* **What the task asks**
Find each line of the entries with the string "Reconciliation", please, and copy it.

* **Material shown**
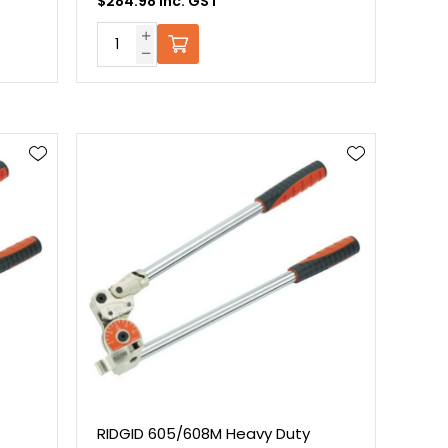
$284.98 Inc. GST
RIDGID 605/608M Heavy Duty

* * *

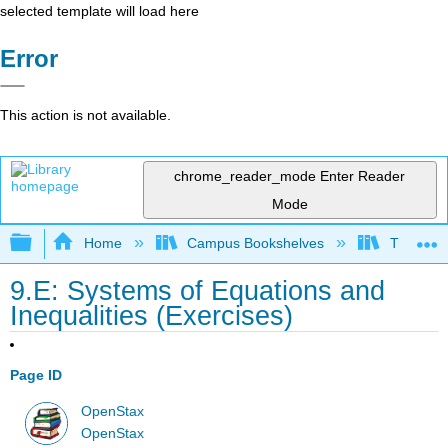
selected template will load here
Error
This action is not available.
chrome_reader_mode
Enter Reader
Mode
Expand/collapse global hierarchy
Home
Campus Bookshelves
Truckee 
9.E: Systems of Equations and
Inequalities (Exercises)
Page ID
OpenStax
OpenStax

==

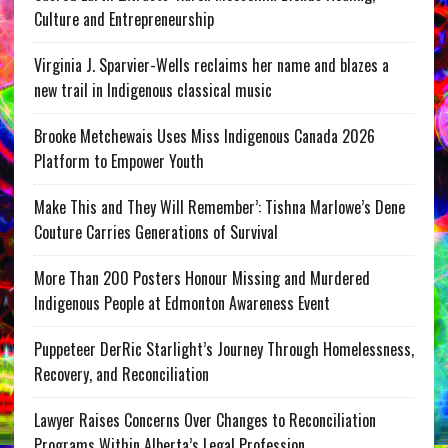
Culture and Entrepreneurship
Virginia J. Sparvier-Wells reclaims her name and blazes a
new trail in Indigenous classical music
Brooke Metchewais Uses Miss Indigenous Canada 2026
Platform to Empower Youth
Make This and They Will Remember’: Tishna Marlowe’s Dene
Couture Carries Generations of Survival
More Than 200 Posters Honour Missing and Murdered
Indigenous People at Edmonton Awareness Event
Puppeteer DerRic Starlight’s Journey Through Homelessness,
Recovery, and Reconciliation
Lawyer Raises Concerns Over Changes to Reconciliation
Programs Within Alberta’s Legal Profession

* **Solution to this problem**
Recovery, and Reconciliation
Lawyer Raises Concerns Over Changes to Reconciliation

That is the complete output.